◆ **Task requirements**: Only the number should be given: how many lines below contain "providing".

◆ **Material to process**:
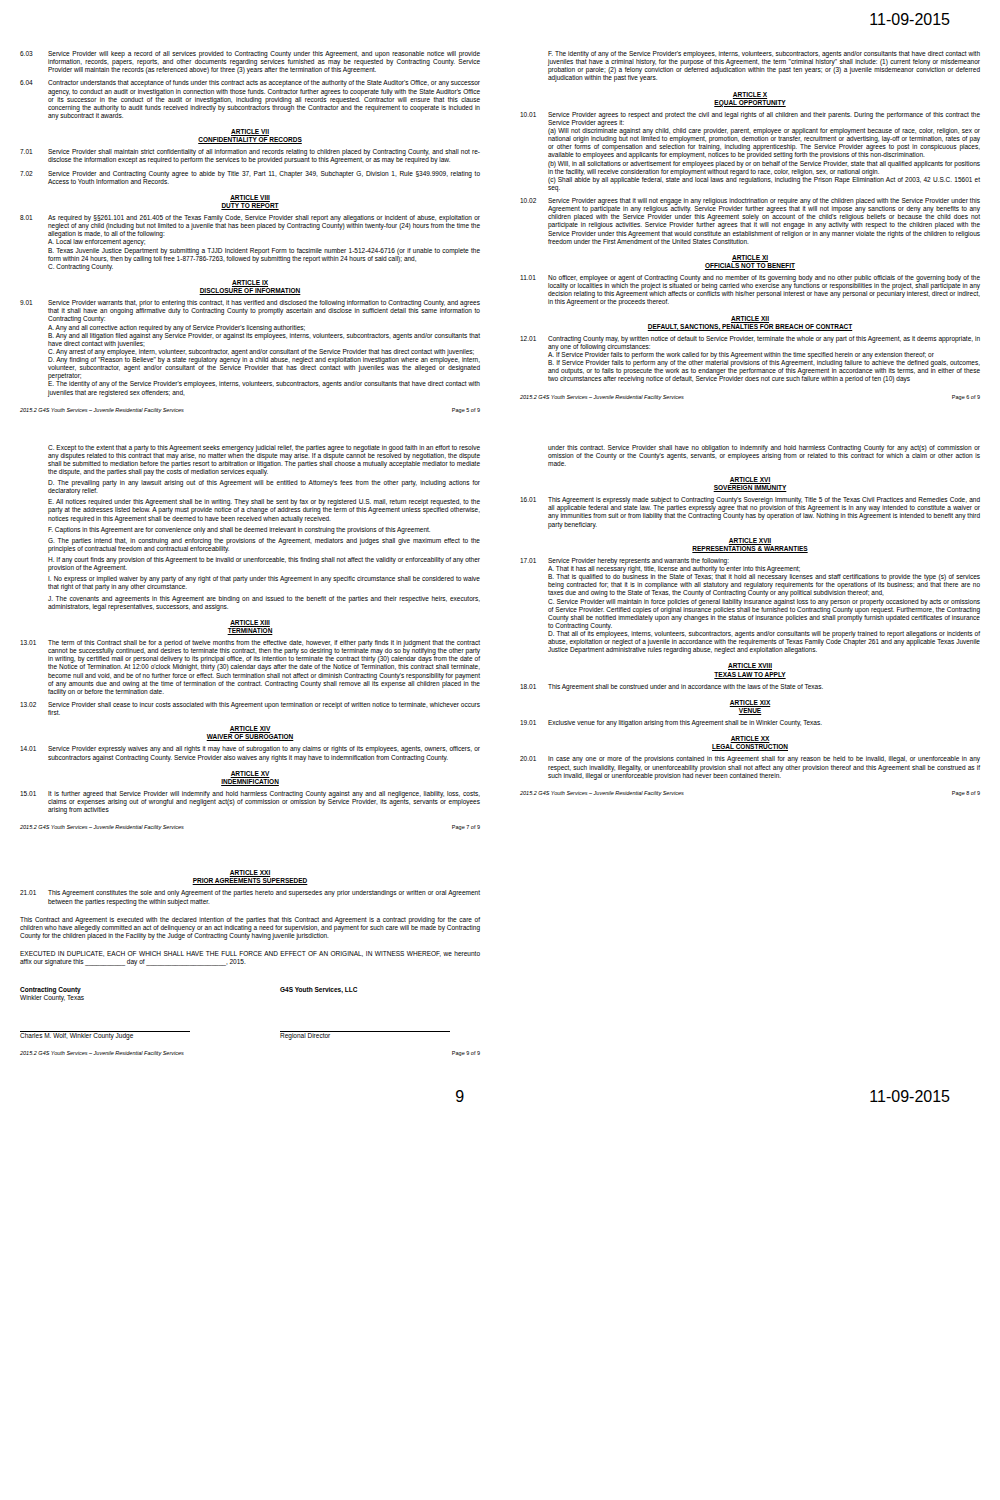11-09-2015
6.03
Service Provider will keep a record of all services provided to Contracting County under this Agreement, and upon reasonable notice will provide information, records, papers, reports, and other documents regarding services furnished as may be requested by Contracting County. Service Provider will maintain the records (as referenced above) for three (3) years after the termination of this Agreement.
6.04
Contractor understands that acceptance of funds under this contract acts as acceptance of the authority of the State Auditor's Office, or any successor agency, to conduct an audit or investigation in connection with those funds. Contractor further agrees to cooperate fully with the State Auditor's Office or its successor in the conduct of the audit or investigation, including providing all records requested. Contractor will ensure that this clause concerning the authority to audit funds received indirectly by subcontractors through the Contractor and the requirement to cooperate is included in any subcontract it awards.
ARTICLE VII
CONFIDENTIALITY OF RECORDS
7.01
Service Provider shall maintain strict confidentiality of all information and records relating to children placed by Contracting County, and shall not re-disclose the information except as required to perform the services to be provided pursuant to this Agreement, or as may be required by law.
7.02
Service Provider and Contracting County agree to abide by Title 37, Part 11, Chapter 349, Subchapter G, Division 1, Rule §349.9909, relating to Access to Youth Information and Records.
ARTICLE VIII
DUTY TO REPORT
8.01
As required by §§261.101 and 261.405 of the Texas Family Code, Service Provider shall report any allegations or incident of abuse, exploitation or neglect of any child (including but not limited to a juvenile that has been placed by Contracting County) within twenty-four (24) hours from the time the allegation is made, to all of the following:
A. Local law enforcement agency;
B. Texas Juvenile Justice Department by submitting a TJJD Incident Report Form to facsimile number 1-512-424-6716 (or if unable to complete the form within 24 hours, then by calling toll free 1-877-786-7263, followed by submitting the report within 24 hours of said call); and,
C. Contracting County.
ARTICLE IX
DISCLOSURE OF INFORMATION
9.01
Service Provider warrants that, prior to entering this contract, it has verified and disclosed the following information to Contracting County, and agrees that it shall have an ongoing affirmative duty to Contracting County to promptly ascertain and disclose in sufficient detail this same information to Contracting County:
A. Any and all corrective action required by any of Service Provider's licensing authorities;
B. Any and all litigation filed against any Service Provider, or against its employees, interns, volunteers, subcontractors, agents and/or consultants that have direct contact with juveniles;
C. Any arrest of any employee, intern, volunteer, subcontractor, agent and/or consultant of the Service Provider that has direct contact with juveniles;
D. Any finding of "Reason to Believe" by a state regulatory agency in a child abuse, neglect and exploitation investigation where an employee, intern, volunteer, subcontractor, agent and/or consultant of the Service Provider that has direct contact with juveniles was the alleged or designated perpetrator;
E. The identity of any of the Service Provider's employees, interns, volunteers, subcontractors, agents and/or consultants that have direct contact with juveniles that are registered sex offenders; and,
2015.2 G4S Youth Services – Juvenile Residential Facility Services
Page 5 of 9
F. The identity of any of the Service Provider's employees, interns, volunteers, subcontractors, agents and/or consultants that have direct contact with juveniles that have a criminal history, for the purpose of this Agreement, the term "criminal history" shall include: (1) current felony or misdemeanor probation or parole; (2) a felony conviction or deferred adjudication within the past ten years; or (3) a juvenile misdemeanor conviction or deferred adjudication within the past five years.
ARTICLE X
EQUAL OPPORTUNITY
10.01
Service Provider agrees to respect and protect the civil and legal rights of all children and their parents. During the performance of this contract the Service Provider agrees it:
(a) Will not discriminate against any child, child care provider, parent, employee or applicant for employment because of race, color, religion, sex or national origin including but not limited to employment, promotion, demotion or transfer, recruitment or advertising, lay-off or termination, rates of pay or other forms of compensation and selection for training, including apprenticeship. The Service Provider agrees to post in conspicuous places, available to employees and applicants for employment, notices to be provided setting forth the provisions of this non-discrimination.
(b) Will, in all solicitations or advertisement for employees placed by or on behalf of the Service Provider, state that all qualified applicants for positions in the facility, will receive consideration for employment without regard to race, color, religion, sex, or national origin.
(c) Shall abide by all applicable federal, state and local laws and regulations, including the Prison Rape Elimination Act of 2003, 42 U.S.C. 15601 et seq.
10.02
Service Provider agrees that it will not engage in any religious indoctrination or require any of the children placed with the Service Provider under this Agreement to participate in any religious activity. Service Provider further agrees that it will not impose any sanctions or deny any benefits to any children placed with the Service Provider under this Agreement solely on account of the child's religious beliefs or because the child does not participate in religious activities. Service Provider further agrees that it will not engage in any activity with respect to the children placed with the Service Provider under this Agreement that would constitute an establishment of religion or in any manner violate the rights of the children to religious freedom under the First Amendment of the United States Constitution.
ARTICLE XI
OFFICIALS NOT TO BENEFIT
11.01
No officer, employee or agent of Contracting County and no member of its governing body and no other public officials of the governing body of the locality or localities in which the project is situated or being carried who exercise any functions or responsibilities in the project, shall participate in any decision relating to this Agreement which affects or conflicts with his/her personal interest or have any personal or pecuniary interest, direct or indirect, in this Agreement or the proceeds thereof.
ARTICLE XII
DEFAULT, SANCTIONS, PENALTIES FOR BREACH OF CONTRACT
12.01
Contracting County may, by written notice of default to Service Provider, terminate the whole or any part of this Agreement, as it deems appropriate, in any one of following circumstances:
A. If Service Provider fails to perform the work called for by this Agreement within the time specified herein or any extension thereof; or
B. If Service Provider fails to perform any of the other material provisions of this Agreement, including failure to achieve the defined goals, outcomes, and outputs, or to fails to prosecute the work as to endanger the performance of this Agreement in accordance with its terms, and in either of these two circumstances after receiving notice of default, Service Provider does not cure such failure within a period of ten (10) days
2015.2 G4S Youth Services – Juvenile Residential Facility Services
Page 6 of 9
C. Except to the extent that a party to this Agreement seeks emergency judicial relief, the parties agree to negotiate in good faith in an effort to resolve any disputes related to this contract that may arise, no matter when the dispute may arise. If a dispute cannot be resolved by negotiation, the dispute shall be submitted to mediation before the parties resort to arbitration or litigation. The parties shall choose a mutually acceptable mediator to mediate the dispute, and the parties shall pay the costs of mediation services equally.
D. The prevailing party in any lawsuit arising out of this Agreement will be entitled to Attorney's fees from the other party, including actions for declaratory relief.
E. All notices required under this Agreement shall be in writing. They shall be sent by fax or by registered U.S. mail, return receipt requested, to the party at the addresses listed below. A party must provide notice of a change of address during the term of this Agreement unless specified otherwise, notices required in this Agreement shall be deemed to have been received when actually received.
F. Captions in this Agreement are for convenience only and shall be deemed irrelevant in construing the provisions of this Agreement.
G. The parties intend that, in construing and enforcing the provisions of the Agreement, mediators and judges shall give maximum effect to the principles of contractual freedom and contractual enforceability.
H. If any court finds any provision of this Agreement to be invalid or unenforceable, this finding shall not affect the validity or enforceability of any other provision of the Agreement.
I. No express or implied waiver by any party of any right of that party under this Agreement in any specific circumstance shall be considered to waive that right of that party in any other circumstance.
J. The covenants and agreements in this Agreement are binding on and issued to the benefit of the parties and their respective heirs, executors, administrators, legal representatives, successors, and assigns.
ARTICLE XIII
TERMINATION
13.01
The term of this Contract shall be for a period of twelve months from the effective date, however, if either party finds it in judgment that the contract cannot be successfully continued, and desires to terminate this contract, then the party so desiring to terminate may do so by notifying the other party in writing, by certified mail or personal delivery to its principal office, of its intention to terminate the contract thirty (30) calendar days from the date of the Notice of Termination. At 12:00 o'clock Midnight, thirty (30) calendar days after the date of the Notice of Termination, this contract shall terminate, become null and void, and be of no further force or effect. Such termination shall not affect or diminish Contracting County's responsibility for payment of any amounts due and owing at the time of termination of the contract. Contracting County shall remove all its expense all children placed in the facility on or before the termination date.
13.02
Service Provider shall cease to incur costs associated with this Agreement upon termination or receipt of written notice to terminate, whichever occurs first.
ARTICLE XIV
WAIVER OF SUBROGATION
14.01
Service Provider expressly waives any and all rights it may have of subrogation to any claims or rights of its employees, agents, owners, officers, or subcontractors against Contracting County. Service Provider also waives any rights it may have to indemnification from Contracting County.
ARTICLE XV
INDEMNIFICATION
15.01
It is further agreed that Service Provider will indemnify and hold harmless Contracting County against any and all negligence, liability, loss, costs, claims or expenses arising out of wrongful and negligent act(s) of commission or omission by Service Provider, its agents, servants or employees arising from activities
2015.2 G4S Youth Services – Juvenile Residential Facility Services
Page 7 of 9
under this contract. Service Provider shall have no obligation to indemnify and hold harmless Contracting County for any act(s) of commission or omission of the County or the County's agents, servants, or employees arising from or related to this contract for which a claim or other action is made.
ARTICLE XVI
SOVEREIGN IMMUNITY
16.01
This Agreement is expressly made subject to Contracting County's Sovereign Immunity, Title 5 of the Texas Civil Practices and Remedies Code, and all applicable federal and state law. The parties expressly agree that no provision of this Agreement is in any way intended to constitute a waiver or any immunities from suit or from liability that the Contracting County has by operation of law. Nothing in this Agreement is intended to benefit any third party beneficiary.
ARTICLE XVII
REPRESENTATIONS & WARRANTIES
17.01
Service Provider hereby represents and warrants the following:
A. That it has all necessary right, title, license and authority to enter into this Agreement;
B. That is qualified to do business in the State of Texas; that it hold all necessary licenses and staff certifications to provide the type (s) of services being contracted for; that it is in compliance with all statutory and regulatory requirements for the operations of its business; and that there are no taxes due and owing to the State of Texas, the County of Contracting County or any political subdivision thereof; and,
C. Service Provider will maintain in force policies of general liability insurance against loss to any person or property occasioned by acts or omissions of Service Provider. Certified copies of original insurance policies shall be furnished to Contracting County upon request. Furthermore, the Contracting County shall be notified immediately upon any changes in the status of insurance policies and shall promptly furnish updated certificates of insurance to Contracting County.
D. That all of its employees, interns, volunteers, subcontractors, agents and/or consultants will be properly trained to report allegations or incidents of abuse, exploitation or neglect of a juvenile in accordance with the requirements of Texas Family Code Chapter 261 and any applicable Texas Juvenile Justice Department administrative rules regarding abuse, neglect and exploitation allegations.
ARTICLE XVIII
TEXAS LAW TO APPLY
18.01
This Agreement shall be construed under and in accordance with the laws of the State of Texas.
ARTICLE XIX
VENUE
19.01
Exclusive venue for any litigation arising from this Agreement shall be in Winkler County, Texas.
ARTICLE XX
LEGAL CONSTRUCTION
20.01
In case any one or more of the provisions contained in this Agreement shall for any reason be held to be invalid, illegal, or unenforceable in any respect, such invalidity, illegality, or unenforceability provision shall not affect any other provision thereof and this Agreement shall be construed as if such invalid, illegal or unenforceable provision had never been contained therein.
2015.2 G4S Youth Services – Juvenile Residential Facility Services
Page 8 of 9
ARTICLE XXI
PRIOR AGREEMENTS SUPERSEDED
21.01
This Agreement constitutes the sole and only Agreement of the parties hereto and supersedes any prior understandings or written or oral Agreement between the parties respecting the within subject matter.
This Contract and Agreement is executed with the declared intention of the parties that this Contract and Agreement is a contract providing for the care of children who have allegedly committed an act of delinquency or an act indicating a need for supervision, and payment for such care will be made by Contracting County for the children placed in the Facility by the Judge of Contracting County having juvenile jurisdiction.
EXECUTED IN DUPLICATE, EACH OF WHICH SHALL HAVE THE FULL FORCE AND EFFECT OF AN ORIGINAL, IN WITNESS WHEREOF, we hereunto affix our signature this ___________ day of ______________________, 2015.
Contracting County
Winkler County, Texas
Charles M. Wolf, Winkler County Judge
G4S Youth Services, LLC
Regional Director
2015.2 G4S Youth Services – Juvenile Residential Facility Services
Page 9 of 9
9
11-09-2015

◆ **Result of the task**: 2